Ds Scholarship

Graduating during a time of pandemic: A 2021 Eberly College student’s experience

University Park, Pennsylvania – Distance learning and social distancing have affected all students differently. For Seth Ragen, a student at Penn State Eberly College of Science, he not only missed the personal connections of being in the classroom and with his peers, but also made his upcoming graduation date seem intangible.

“I will say, that almost makes graduation not yet real,” said Seth Ragen, a member of the Spring 2021 graduate class at Eberly College of Science.

On March 11, 2020, Penn State notified students that spring break will be extended due to the uncertainty surrounding COVID-19. Only a week later, the university made the final decision to move entirely to distance learning. Today, after more than a year, the campus is cautiously beginning to return to normal. For the first time since fall 2019, the ceremony was once again held in person. In fact, for the first time since 1984, the alumni were able to celebrate their big moments at Beaver Stadium.

Ragin was one of 798 Eberly students who finished college last May. Before graduating, he shared an insight into what his experience in Pennsylvania was like before and during the pandemic. Rajin explained that by going to college, he already had a passion for mathematics and was ready to graduate a year earlier. In Summer 2018, join the Eberly community on campus as a new member of the Millennium Scholars Program. During the months leading up to the official start of the school year, he had the opportunity to meet his peers, attend classes, and meet some of the faculty. Through this program he met one of his teachers, Nate Brown, a professor of mathematics.

“The Millennium Scholars Program is an opportunity for students who are underrepresented in STEM fields to receive resources to help them enter research labs, graduate school, or whatever their dream goals may be,” said Rajin. “It really helps to have another support system on campus, especially as a minority. Not only has Nate Brown teaching my math classes for the months leading up to my first year of term in the fall, he has also been a great teacher in helping me navigate the Math courses for classrooms that I needed to load up on.”

Over the next two years, Rajin trained with the US Food and Drug Administration (FDA), working on administrative support teams dealing with budgeting, reporting, and IT support operations. When the World Health Organization declared a pandemic in 2020, the Food and Drug Administration moved Rajin’s work online so he could continue his projects throughout the semester.

“She is preparing me to join the workforce a little earlier, which is nice, but it has also been a challenge,” Rajin said. “Because this was my last year in school, I knew I was at the point of no return. I had to really control my classes, and it was hard to be virtual, especially the math lessons.”

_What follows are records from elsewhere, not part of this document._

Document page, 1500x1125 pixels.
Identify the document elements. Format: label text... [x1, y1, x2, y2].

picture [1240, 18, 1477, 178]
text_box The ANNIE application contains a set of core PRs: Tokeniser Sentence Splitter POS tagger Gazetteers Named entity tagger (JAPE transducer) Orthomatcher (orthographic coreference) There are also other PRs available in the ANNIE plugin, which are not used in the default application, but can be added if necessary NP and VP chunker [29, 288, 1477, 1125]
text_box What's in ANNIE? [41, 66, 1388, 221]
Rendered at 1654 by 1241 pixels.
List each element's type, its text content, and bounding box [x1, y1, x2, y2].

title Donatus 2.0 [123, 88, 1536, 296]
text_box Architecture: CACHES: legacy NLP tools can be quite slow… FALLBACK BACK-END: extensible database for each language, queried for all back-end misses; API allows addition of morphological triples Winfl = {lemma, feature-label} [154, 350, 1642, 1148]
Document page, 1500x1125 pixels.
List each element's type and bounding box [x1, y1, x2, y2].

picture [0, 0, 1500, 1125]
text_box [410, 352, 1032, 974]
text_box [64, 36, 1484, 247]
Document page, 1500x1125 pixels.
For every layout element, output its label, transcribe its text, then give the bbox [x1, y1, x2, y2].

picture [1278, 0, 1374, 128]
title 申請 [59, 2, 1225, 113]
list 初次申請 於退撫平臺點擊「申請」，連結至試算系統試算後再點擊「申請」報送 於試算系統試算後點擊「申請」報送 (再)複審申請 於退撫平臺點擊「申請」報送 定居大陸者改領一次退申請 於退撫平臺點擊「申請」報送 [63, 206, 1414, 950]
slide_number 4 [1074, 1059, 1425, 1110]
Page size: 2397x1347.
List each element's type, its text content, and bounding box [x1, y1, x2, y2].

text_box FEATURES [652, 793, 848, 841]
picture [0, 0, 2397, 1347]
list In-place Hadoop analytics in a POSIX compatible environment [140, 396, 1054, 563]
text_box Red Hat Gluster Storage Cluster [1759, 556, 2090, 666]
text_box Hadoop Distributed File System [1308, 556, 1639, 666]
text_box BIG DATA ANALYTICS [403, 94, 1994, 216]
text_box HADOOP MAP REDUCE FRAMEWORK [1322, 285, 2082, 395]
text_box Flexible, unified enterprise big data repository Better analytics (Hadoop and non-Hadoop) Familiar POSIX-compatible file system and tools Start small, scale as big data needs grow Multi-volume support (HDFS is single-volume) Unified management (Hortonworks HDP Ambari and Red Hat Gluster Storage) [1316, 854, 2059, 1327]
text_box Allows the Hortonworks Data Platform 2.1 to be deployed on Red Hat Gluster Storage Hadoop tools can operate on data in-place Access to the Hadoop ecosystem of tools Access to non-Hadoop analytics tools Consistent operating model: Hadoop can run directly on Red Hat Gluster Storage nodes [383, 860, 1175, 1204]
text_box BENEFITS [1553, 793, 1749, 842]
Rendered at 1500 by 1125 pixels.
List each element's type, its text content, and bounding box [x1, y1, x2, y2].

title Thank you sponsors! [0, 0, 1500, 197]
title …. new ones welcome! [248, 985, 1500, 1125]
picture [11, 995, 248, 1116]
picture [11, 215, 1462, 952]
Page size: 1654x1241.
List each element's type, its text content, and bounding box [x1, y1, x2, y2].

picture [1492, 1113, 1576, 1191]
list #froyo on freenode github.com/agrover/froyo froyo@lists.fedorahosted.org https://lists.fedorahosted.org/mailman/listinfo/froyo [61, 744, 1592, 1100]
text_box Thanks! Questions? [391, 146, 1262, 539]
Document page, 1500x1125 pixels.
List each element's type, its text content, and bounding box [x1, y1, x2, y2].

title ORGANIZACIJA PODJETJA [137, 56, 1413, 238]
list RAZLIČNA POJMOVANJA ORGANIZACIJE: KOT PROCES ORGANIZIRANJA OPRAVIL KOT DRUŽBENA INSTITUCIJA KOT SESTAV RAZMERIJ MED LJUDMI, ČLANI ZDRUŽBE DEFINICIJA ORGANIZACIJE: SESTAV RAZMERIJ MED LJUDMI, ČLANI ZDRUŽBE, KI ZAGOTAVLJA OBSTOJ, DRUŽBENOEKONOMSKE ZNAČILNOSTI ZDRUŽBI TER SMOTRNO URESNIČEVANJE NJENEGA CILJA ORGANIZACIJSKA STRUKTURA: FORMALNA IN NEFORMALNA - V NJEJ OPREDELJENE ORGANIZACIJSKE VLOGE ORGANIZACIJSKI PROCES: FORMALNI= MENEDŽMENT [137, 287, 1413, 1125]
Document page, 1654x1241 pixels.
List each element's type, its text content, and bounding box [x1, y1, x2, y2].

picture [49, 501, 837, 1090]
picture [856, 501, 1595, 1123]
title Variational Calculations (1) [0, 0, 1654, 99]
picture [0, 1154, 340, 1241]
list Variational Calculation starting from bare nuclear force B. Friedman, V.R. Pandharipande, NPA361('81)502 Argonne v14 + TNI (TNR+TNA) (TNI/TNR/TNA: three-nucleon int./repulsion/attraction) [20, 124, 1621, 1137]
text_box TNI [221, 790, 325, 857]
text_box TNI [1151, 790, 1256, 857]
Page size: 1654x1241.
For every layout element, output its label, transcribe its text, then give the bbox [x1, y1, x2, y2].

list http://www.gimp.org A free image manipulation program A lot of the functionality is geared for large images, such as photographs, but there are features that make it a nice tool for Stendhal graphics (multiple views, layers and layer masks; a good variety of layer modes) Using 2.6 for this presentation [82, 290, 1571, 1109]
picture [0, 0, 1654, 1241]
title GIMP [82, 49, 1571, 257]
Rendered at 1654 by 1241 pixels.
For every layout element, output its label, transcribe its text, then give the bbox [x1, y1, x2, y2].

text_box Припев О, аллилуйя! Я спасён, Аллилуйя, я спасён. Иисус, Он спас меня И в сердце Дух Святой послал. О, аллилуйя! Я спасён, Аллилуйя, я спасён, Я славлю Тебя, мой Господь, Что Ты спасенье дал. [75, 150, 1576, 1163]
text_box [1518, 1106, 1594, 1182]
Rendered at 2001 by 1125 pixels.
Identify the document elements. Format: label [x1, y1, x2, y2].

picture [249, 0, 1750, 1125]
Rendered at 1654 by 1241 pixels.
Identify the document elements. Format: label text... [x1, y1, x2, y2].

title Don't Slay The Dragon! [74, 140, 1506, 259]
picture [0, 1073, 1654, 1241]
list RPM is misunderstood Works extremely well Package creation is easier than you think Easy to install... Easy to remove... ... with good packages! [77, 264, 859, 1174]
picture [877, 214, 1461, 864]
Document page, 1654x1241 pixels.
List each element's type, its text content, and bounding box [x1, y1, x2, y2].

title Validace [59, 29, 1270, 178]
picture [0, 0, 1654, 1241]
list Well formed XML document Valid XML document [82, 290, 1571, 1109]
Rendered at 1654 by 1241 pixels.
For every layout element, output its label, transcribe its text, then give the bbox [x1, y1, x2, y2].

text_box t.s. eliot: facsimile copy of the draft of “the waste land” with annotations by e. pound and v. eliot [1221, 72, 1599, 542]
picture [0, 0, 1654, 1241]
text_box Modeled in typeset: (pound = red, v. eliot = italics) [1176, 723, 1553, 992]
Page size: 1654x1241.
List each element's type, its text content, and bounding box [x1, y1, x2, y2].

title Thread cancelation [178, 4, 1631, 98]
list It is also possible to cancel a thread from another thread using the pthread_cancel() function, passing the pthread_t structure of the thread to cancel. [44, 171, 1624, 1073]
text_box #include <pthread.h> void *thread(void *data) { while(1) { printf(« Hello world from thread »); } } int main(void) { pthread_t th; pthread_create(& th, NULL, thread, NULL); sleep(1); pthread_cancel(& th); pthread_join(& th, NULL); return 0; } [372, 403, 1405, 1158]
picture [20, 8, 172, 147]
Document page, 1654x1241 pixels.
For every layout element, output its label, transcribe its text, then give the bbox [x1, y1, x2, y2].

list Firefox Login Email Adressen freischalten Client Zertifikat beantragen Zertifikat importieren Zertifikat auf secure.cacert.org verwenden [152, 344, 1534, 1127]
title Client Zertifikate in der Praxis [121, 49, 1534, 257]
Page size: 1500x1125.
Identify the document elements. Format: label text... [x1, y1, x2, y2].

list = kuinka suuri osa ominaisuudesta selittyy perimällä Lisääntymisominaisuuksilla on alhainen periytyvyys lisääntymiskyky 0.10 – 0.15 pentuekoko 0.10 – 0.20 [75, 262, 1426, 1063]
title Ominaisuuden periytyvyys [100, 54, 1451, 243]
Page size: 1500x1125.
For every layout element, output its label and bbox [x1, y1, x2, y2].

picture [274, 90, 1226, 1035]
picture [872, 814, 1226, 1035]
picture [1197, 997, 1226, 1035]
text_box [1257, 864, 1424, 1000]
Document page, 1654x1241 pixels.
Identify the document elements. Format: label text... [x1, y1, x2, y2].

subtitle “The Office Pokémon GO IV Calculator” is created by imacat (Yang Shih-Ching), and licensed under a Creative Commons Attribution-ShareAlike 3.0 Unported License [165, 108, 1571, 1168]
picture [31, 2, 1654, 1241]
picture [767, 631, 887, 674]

Rajin shared that one of the greatest lessons he learned in college was to surround himself with support. He credits his classmates with contributing to his overall academic success and personal life as they have been a lifeline throughout his time in college. His advice to other students is not to be afraid to depend on others and to rely on friends in and out of class; College is about teamwork.

Distance learning and social distancing have affected all students differently. For Ragin, not only did he miss the personal relationships of being in the classroom and with his peers, but he also made his upcoming graduation date seem intangible.

“My motto this year was blind faith,” he said. “I just had to move on without knowing what I was going to get to but I know I need to keep grinding because I will get to the goal I want in the end. I am looking forward to sitting on the court and having this opportunity to feel like I really graduate and let that settle.”

On May 8, Rajin graduated with a Bachelor’s degree in Mathematics and a degree in Business. Since he spoke, Ragin has accepted a position as a budget program analyst for the Food and Drug Administration.